**Task item:** Beginning with the first line, transcribe the entries below exactly through the line containing "- Advanced settings", inclusive.

Start of Records for the task

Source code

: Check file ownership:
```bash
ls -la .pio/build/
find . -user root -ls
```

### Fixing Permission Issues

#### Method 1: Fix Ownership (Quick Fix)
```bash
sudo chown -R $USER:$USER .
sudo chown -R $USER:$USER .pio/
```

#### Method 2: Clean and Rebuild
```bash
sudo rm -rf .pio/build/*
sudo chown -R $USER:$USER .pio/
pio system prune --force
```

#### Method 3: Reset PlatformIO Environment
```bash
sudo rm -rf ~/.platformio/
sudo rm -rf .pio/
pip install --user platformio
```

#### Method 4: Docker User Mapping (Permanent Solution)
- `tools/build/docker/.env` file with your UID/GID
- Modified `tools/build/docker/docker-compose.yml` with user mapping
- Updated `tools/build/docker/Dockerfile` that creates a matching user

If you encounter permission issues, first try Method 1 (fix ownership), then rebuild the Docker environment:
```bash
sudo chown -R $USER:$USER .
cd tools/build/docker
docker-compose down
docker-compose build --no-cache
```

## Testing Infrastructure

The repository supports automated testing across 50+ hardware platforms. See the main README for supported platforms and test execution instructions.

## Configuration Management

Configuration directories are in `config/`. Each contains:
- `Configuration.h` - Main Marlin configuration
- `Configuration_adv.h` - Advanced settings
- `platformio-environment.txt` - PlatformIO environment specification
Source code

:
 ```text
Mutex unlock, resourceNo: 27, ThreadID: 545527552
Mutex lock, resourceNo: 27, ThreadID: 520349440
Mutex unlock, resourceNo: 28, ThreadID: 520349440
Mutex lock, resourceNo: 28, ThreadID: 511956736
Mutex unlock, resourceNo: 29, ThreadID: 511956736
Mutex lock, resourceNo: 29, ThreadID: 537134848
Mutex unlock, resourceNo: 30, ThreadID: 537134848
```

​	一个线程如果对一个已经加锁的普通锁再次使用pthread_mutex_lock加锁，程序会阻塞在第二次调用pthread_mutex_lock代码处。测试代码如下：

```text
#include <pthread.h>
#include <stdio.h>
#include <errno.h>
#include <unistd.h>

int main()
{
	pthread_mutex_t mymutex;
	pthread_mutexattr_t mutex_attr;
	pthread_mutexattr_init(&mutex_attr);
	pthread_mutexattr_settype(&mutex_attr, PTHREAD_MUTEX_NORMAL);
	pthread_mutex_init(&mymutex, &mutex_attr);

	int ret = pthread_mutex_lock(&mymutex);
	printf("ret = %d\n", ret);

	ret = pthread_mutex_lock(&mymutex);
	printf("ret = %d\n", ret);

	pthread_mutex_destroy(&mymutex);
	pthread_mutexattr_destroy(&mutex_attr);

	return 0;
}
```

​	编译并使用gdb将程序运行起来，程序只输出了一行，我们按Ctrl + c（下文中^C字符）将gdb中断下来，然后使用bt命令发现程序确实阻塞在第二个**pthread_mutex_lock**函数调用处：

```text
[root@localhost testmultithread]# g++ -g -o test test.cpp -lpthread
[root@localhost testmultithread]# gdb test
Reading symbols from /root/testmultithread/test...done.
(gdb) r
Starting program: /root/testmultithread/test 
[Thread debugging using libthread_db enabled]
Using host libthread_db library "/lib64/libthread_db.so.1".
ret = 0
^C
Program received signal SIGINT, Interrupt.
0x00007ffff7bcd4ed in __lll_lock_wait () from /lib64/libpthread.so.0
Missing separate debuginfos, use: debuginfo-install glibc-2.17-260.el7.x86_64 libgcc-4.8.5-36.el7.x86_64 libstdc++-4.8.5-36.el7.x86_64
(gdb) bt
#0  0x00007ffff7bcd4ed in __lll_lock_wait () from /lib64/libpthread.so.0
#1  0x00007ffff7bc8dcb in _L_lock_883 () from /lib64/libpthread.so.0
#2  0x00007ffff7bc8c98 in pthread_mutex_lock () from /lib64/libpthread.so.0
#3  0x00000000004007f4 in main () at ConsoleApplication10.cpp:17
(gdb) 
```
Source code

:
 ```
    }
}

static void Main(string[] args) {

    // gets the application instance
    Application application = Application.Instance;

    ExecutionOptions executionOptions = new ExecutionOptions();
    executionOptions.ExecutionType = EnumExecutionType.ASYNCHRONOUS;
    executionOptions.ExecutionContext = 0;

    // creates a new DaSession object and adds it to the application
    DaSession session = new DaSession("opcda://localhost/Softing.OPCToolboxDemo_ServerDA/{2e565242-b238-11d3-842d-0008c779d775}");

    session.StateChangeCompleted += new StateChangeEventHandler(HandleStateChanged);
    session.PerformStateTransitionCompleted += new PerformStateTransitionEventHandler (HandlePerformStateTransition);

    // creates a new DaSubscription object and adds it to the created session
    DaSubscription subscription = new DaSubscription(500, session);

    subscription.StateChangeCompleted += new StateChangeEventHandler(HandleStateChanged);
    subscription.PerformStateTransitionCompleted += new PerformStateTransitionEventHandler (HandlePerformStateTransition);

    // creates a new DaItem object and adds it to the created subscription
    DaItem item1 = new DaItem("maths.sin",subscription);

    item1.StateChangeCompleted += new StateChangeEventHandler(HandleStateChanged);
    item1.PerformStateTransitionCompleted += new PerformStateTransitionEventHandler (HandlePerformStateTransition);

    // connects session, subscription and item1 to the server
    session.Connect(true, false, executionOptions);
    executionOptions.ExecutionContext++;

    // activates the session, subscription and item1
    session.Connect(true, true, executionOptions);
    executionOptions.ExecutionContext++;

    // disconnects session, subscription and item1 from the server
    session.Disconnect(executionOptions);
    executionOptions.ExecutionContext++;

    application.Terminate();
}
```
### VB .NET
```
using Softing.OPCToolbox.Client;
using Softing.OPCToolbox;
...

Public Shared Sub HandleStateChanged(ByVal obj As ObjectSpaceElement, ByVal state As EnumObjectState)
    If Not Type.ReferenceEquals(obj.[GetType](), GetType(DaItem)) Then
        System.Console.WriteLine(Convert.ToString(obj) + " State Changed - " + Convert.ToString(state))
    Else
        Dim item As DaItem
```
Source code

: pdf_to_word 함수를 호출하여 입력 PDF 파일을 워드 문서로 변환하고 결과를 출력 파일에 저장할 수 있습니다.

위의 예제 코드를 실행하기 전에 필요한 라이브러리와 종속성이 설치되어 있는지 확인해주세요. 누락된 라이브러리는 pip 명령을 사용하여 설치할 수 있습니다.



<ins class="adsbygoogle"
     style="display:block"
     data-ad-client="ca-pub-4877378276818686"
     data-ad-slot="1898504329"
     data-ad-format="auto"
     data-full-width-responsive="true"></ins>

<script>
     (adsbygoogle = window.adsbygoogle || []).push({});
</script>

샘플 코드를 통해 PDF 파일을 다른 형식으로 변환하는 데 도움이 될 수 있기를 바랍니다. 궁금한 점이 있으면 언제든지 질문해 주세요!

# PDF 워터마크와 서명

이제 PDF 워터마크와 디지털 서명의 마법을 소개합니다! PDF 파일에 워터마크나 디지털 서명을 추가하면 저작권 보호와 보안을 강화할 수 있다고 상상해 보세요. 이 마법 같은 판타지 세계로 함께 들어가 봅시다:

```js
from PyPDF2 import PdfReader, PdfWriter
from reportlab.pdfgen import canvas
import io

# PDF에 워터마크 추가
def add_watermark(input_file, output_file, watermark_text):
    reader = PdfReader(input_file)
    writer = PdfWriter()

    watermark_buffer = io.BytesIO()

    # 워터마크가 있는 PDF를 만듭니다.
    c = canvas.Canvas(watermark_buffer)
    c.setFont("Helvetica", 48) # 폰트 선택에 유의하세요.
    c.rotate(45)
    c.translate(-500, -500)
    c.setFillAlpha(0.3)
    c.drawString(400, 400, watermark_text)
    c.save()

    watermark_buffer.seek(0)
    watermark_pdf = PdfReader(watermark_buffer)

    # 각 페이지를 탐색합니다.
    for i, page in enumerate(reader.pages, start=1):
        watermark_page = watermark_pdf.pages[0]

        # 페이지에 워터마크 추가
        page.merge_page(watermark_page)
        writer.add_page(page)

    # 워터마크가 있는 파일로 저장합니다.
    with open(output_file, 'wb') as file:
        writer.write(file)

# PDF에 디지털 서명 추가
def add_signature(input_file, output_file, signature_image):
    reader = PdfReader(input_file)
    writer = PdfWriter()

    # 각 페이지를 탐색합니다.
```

End of Records for the task

**Solution for this task:**
Source code

: Check file ownership:
```bash
ls -la .pio/build/
find . -user root -ls
```

### Fixing Permission Issues

#### Method 1: Fix Ownership (Quick Fix)
```bash
sudo chown -R $USER:$USER .
sudo chown -R $USER:$USER .pio/
```

#### Method 2: Clean and Rebuild
```bash
sudo rm -rf .pio/build/*
sudo chown -R $USER:$USER .pio/
pio system prune --force
```

#### Method 3: Reset PlatformIO Environment
```bash
sudo rm -rf ~/.platformio/
sudo rm -rf .pio/
pip install --user platformio
```

#### Method 4: Docker User Mapping (Permanent Solution)
- `tools/build/docker/.env` file with your UID/GID
- Modified `tools/build/docker/docker-compose.yml` with user mapping
- Updated `tools/build/docker/Dockerfile` that creates a matching user

If you encounter permission issues, first try Method 1 (fix ownership), then rebuild the Docker environment:
```bash
sudo chown -R $USER:$USER .
cd tools/build/docker
docker-compose down
docker-compose build --no-cache
```

## Testing Infrastructure

The repository supports automated testing across 50+ hardware platforms. See the main README for supported platforms and test execution instructions.

## Configuration Management

Configuration directories are in `config/`. Each contains:
- `Configuration.h` - Main Marlin configuration
- `Configuration_adv.h` - Advanced settings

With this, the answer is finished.